When I was in high school, I tried to write my own fantasy
series. It was a cliched, incoherent hodgepodge of every piece of media that I
was consuming at the time, and aside from a sketchbook full of character drawings,
world maps and a list of made up fantasy names, all evidence of that little
embarrassing chapter of my life have thankfully been lost to the sands of time. A big reason it was so bad was because I spent so much time on worldbuilding
and fine-tuning superfluous details that I neglected to develop any of the
important things like plot or characters. So, I did what every junior hack
does: rip pages from the Joseph Campbell playbook until I just ended up with a
reskinned Star Wars. I bring this up
because Mortal Engines feels like the
end result of what my story would’ve looked like if it somehow got made into a
movie.
After a cataclysmic event called the 60-Minute War turned the
world into an environmentally devastated wasteland, the remnants of humanity
gather in these large “traction cities” that roam the land on wheels. The most
feared of them all is London, a gigantic mechanical behemoth that bulldozes
everything in its path and sustains itself by consuming smaller cities. A scar-faced young woman named Hester
Shaw (Hera Hilmar) infiltrates the
city, tries to murder its leader, Thaddeus Valentine (Hugo Weaving). When a young historian named Tom Natsworthy (Robert
Sheehan) witnesses the assassination attempt, he tries to catch her but she makes
her escape down an exhaust chute. Valentine finds out that Tom overheard that
he murdered Hester’s mother, so he pushes Tom down the chute as well. Now Tom
and Hester must work together to survive in the wasteland, discover the truth
behind Valentine’s plans for London, join a resistance group and are you seeing
a pattern here?
Okay, so maybe comparing Mortal
Engines to the glorified fanfic I wrote when I was a teenager is a bit harsh.
For one, this is already based on the first in a popular YA novel series by
Phillip Reeve. I haven’t read the books myself, but this has all the hallmarks
of a sprawling narrative that was so condensed that crucial details got lost in
adaptation.

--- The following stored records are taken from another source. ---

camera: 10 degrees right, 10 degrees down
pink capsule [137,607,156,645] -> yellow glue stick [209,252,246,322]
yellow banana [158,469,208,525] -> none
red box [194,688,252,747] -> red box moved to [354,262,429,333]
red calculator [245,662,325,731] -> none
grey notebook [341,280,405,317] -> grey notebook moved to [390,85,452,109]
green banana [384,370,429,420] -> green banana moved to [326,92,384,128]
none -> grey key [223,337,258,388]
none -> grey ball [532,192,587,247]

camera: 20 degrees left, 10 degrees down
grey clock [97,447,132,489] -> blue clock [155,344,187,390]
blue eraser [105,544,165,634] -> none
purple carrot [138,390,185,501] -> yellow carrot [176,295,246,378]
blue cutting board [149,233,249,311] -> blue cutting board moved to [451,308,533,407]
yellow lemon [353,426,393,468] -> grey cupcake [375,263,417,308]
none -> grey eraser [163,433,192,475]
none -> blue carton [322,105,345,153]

Incidentally, the team behind this is also the team behind the Lord of the Rings trilogy, including
Peter Jackson as producer. His directing chops are something that a film of
this scale could’ve greatly benefitted from. Instead, the reins have been
handed to special effects artist Christian Rivers, and it really shows. The
movie’s greatest strength is its sense of scale. There’s not much explanation
given as to why humanity decided that moving cities was the solution to
surviving in the wasteland, but they take this bonkers premise and roll with
it. In fact, the first thirty minutes show a ton of promise with a chase scene
where London runs down a smaller settlement that transforms and breaks off into
smaller segments, or a tour through a museum full of salvaged tech like
toasters and iPhones are treated like priceless artifacts.
But then the plot starts moving and the characters open
their mouths.
While the filmmakers were so preoccupied with the spectacle,
the story feels sorely neglected. The plot is cookie cutter to the point that
the final climax is essentially a mashup of both the original Star Wars AND The Empire Strikes Back, the characters are one-dimensional
cardboard cutouts with nothing but clichés for dialogue, our two leads even go
through the old “I act like I hate you but I actually really care about you”

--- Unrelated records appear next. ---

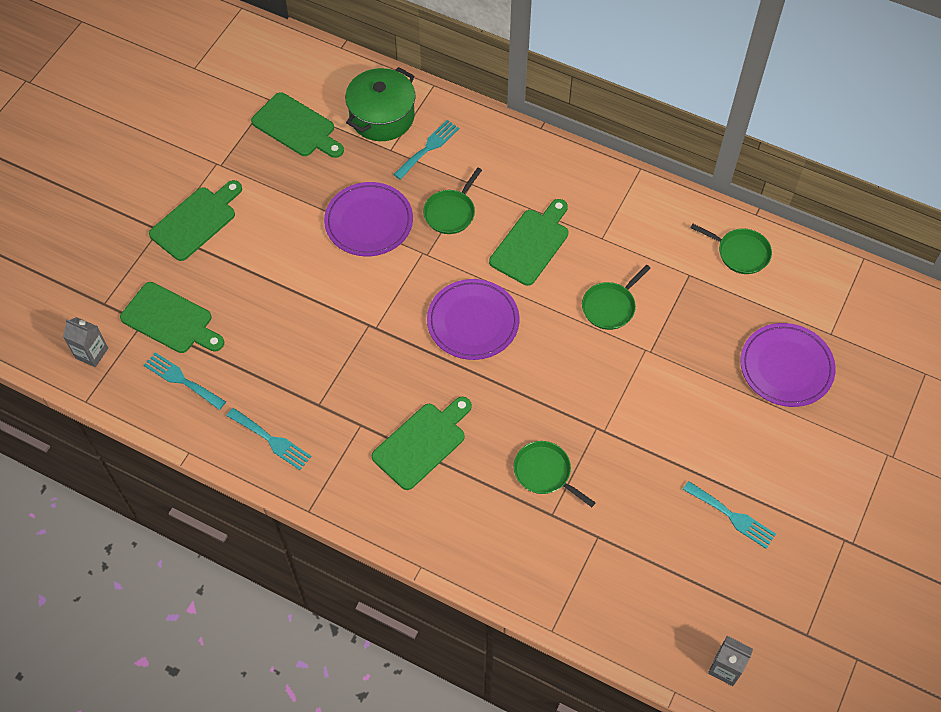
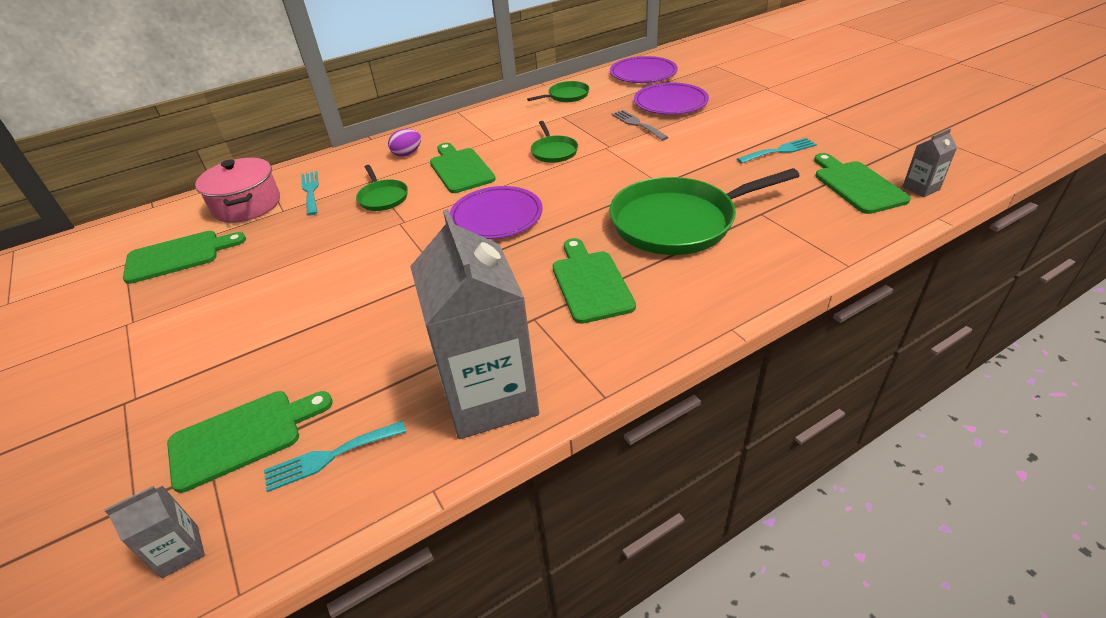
camera: 55 degrees left, 20 degrees down
green cutting board [149,180,242,261] -> green cutting board moved to [814,153,911,214]
turquoise fork [227,408,311,470] -> grey carton [410,209,539,439]
purple plate [324,182,413,256] -> purple plate moved to [610,56,678,83]
green pot [345,67,416,141] -> pink pot [195,158,280,223]
green pan [514,441,596,507] -> green pan [609,168,800,255], size x2.13
none -> purple egg [388,129,421,157]
none -> grey fork [612,110,669,141]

dance we’ve seen a million times before. Occasionally it will flirt with some
cool ideas, but never does much with them. Halfway through Tom and Hester are
rescued from slavers by the roguish sky pirate Anna Fang (Jihae), who has a
cool design and aircraft, but not much else. Something that’s given way more
attention is the weird relationship between Hester and the undead cyborg (Stephen
Lang) who raised her (just go with it) that feels like it was transplanted from
a completely different movie, and probably felt more naturally implemented in
the book but here feels crowbarred in. I’ve never jived with the whole idea
that adaptations have to be 100% loyal to the source material (in fact, one
of the first things I wrote for this blog was all about why that’s bullshit),
but I’m glad I didn’t because seeing something with this much promise ran
through the gristle mill probably would’ve had me infuriated if it didn’t bore
me to death first.
Bottom line, Mortal
Engines is a lumbering, rusty pile of wasted potential. I wanted to like this
movie, I really did. It could've been good, great even, had this been workshopped a bit more, given more time to
flesh itself out, or bit the bullet and be adapted as a TV show instead, but as
it is, it’s a swing and a miss. It clearly takes inspiration from the likes of
early Miyazaki (Nausicaä of the Valley of
the Wind and Castle in the Sky especially)
and Mad Max: Fury Road, but instead
falls into the camp of overly ambitious crap like Jupiter Ascending and
Valerian and the City of a Thousand Planets, but with none of the camp. Somehow, they made a steampunk epic with moving cities, sky pirates and undead Terminators
boring. How the hell does that happen?